Before the day ended we hiked up and around the entrance of Pai Canyon, a quick bike ride to the other side of the city. No deep deep abysses here, but plenty of formations jetting out over the forested area, views of beautiful blue and green mountains for miles. Slipping here is easy, and we saw too many bandaged foreigners to want to spend more time climbing and balancing. The views were worth the drive, and the heat of the sun was worth the wind on the ride back.

That night we browsed the market again, but on motorbike this time, circling the town to take in the glorious cool of the night–something Chiang Mai hasn't received yet this year. We ate a little (sorta unimpressive) dinner at Duang Restaurant near the center of the market before we discovered Nong Beer Restaurant's great Thai food. Closing the night with another long visit to Silhouette for virgin Mojitos and some quality book time.

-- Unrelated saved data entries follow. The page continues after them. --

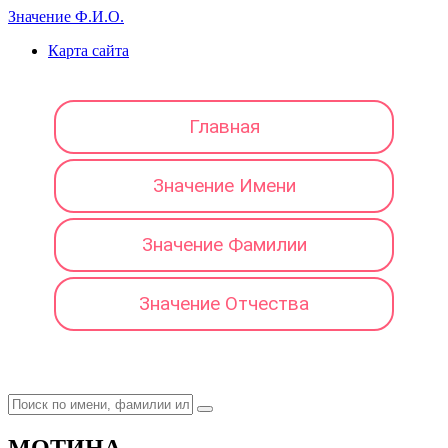
Значение Ф.И.О.
Карта сайта
Главная
Значение Имени
Значение Фамилии
Значение Отчества
МОТИНА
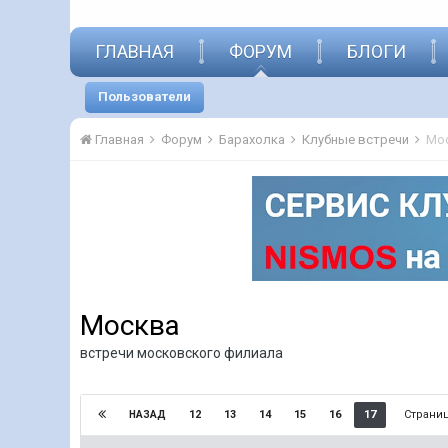
ГЛАВНАЯ
ФОРУМ
БЛОГИ
Пользователи
Главная
Форум
Барахолка
Клубные встречи
Мо
Москва
встречи московского филиала
Страниц
12
13
14
15
16
17
НАЗАД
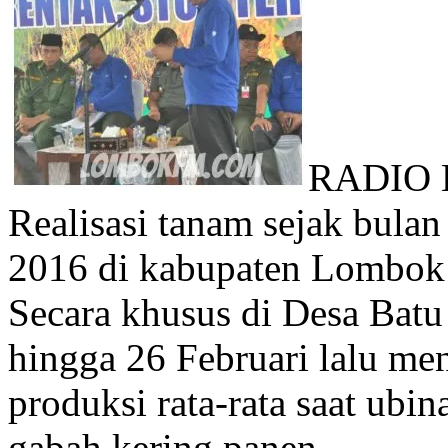
RADIO 
Realisasi tanam sejak bula
2016 di kabupaten Lombok B
Secara khusus di Desa Batu
hingga 26 Februari lalu me
produksi rata-rata saat ubi
gabah kering panen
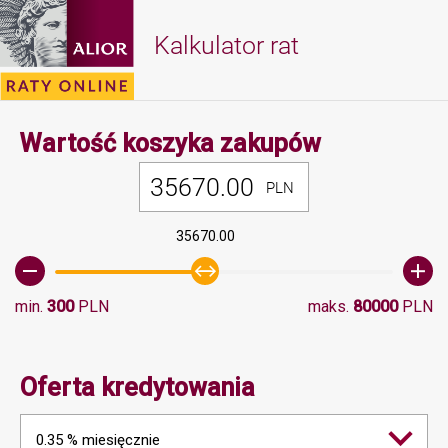
Kalkulator rat
Minimalna 
Wartość koszyka zakupów
PLN
35670.00
min.
300
PLN
maks.
80000
PLN
Oferta kredytowania
0.35 % miesięcznie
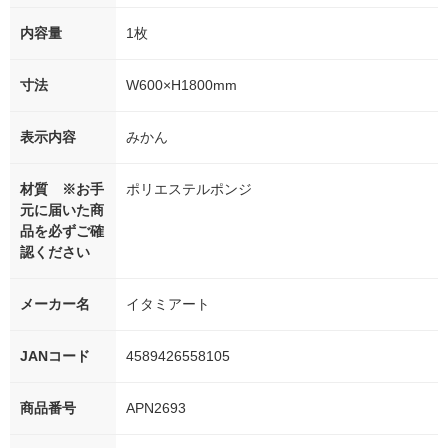
内容量
1枚
寸法
W600×H1800mm
表示内容
みかん
材質 ※お手
ポリエステルポンジ
元に届いた商
品を必ずご確
認ください
メーカー名
イタミアート
JANコード
4589426558105
商品番号
APN2693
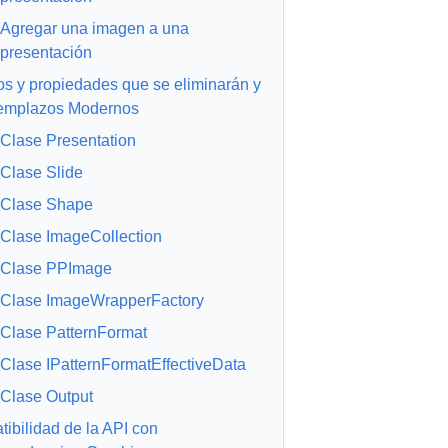
Agregar una imagen a una
presentación
s y propiedades que se eliminarán y
eemplazos Modernos
Clase Presentation
Clase Slide
Clase Shape
Clase ImageCollection
Clase PPImage
Clase ImageWrapperFactory
Clase PatternFormat
Clase IPatternFormatEffectiveData
Clase Output
ibilidad de la API con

The first time I visited Pai the premise was camping, and this trip was completely different. I'm definitely prone to repeat trips: visiting the same restaurants, the same lookout spots and the same hotels. This was a refreshing second look at Pai, with its hoards of backpackers, constant smells of beer and Thai food, and rustic Thai village-town combo life. Word to the wise: if the khao soi has spaghetti instead of egg noodles, just go somewhere else.

CHIANG MAI, THAILAND • WOO CAFÉ

About a year ago, my sister-in-law's brother Matt visited, and I sent him to a pin I'd received from a friend for this "café you HAVE to try." Later Matt texted me with a resounding: "Yes. This place." So Katie and I joined shortly, with some notebooks in tow to plan our upcoming vacation. Ever since, Woo has been our home base for late night coffee hangs, a happy place when the days are long and annoying, and somewhere we can count on to have the best things: good drinks, fresh green food, and friendly staff.

The shop is constantly filled with fresh flowers and plants, like a garden is spilling out of each nook and cranny. The sunlight outside spills into the space as well, and at night the candle-like glow of the chandeliers and lamps make for a peaceful place to chat or work.

Woo serves just about every coffee drink you'll normally find at cafés in town, the art is done spectacularly, and the iced drinks come in giant glass jars, not to mention the delicious cookies that come with each drink. If that doesn't win you over, I don't know if anything will.

Woo also boasts a great food menu. The caesar salad and chicken sandwich never disappoint, and the Thai food is just as good, flavorful and spicy as any other place you'll find in Chiang Mai.

In a separate part of the building, you'll find a "lifestyle" shop, a beautiful and expensive boutique filled with ceramics, jewelry, funky art, and rich fabrics. I can't afford most things in that store even on payday, but it's a blast to walk through and browse the ever-changing items.